I actually really like the word Girl. I like it a lot. You know why? Because it takes us back to a time when we could do anything. When you’re a girl, you have your whole life ahead of you, and nobody is going to stop you no matter how wild your aspirations are. When you grow up and become a woman, suddenly you’re living in the real world and you’re all business. You have to watch the news and go to the bank and buy gross healthy food. Fuck that. I want to hold on to Girl. I want to stay up way too late and play dress-up and eat giant ridiculous sundaes. I want to keep all my creativity and imagination. I want to keep all my options for the future open. And I want to glorify and appreciate adulthood like only a kid can. I want to be grown up without losing any of that fun and sparkle and all those dreams I had. Anything is possible. I’m living life to the fullest. That’s what being a girl is all about.

Girdle Zone

Being heavily into corsets, I’ve never been particularly interested in girdles. I guess I’ve just always thought of them as a lesser kind of corset, a “corset light”, if you will. Nevertheless the thought of getting one has crossed my mind. Not everyone wants to be bound down to 20 inches at all times, but that hourglass shape is incredibly addicting nonetheless.
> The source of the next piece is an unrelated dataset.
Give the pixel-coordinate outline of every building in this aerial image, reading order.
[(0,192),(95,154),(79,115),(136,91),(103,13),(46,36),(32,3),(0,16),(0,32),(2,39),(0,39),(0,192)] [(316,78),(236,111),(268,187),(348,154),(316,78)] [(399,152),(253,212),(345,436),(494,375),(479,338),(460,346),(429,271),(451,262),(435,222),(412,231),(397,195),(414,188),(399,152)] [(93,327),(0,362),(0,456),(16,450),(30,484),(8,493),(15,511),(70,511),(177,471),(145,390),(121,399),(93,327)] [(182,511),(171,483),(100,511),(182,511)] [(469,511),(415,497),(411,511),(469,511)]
I just don’t feel right without it.
So it was when I was browsing a message board dedicated to vintage lifestyles and clothing that I found mention of this website, Girdle Zone. I had to have a look.
This site is a lot bigger than I would ever have thought a site about girdles could be. But the fact is there is a lot to do with history, romance, politics, and our senses of self as women that’s all tied up in girdles and the way we perceive them among other notable kinds of underwear. I was immediately fascinated by all the psychology that goes into girdles, and I was pleased to see that they really do hold just as much mental power over us as corsets do.
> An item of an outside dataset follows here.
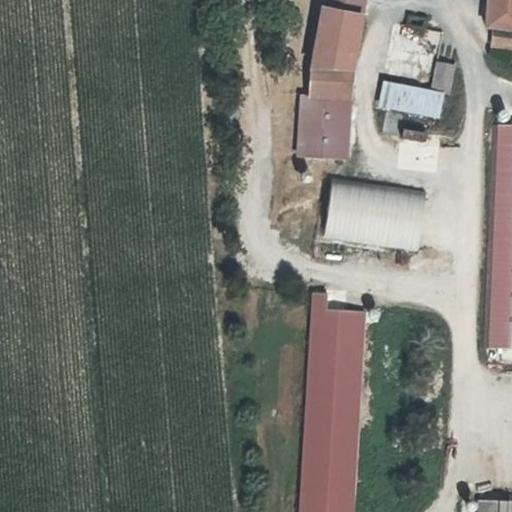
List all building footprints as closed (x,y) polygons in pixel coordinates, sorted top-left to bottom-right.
[(326,0),(322,26),(318,85),(347,87),(347,82),(356,82),(359,0),(326,0)] [(410,0),(380,0),(406,9),(410,0)] [(511,0),(490,0),(489,24),(505,25),(511,25),(511,0)] [(433,60),(428,88),(380,80),(375,109),(442,119),(451,63),(433,60)] [(346,122),(347,87),(318,85),(317,123),(346,122)] [(384,131),(421,139),(425,119),(388,112),(384,131)] [(511,123),(509,123),(499,123),(496,343),(511,343),(511,123)] [(328,178),(320,240),(415,251),(422,189),(328,178)] [(370,262),(396,262),(396,247),(370,248),(370,262)] [(315,511),(361,511),(369,330),(335,329),(335,313),(320,312),(320,328),(323,328),(315,511)] [(511,511),(511,497),(492,497),(491,511),(511,511)]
So you may find that a girdle is a powerful and extremely pleasurable and sexy expression of your femininity, a protective exo-skeleton that grants a feeling of power, or you may feel that you associate them with a repressed pre-feminist time. Either way, you can’t look into the subject without having some sort of emotional reaction. I’ll let you decide for yourselves how you feel about these charged garments.